He told me his mother’s uncle first came to America. “A lot of us tried to go here to escape the war. I love living here. It is sad that I wasted some of my years in the mental institution.” His smile always turns to frown everytime he mentions this past illness.
Why come to PAEP food site?
I asked him if he comes often to the food site and what makes him come back? He said to me smiling, “I like to see my friends and socialize with them. I get to buy $5.00 (five dollars) worth of vegetables. This is my food for a week.” Peter showed me the plastic bag filled with Lao eggplant, which he described to me, has a bitter taste.
“I steam it and mix it with another vegetable. It is good.” He happy explained. “Sometimes I put chilly on them, You can stir fry them or boil them, turning once so often so the other side can cook.” I can tell he likes it very much, which later I found out it tastes like “Ampalaya”, but milder, a much milder version of our Filipino’s bitter gourd. I liked it very much. I got to taste it come lunchtime when they served it as one of the main dishes.
Missing his Family
I asked him would he go back home to Laos? He said. “Next year probably, I will stay for one month and I will visit my family there. Most of them are Buddhist. My family here are already Christians. I miss my country too, but I need money to go back home so I am keeping some of my money so I can go back and see them, but I will come back here. I love living here. I like it here.”

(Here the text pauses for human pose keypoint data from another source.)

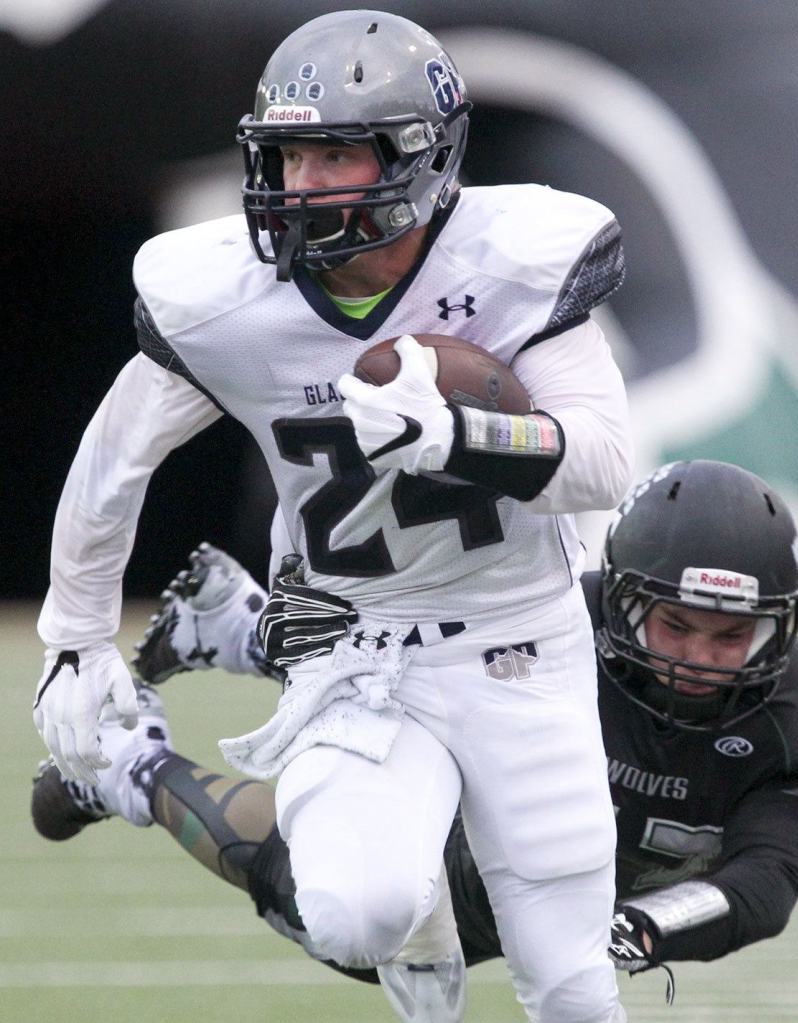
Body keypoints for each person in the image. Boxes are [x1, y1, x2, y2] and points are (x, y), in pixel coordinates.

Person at [32, 10, 633, 1023]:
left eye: (333, 154)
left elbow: (603, 464)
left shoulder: (513, 260)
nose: (301, 184)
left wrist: (456, 438)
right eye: (289, 154)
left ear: (421, 156)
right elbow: (113, 461)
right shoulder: (227, 295)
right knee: (358, 915)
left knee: (570, 984)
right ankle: (407, 913)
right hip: (352, 651)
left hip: (517, 639)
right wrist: (76, 637)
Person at [32, 460, 798, 1010]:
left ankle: (229, 623)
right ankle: (128, 762)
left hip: (581, 882)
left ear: (776, 629)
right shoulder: (560, 620)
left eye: (728, 635)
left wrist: (641, 926)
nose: (700, 657)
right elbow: (404, 649)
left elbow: (762, 885)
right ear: (622, 601)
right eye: (675, 625)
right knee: (340, 913)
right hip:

Peter and I started talking 9:00 am and he would relate to me that he can only see a few friends on the site. Peter would call people that he considered a friend, have them come over to our table and have them meet me. Peter would translate for them as they speak little English.
I meet five of his friends and his aunt, a 68-year-old woman. He would relate to me that sometimes loneliness and problems would sip in especially for them, as he sees himself as a minority. This place (PAEP) where we meet is a solace to me. I am happy to see my friends, family and buy nutritious Lao vegetables and eat lunch with them. I am happy to see my friends.” Peter looks at me and smiles, “And now I am adding you as one.”
I pat him on the back and smile. And I to you “my friend.” Khob chai Peter!